Copy every line of the data below that contains the string "Example", treating uppercase and lowercase letters as different.

++++++

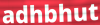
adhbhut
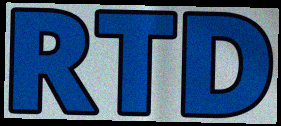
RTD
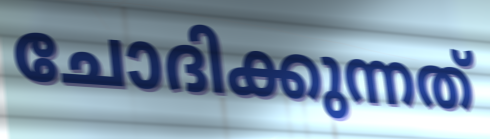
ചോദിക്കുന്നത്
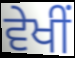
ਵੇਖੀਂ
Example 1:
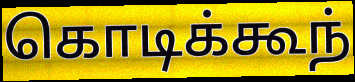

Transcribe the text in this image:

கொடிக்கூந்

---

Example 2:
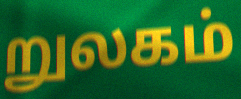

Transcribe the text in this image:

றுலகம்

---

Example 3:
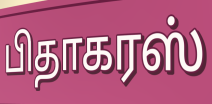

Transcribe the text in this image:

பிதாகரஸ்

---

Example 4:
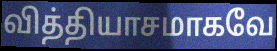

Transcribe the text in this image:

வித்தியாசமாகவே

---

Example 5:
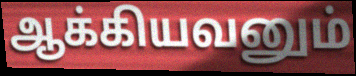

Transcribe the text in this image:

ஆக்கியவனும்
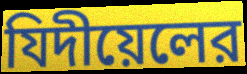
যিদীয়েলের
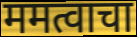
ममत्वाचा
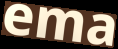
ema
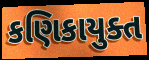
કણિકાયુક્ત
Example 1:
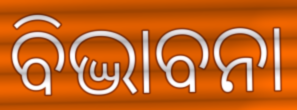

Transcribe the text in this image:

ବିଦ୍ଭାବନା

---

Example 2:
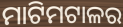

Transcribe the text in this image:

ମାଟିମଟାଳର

++++++

▶ [Exercise answer]
Example 1:
Example 2:
Example 3:
Example 4:
Example 5:
Example 1:
Example 2:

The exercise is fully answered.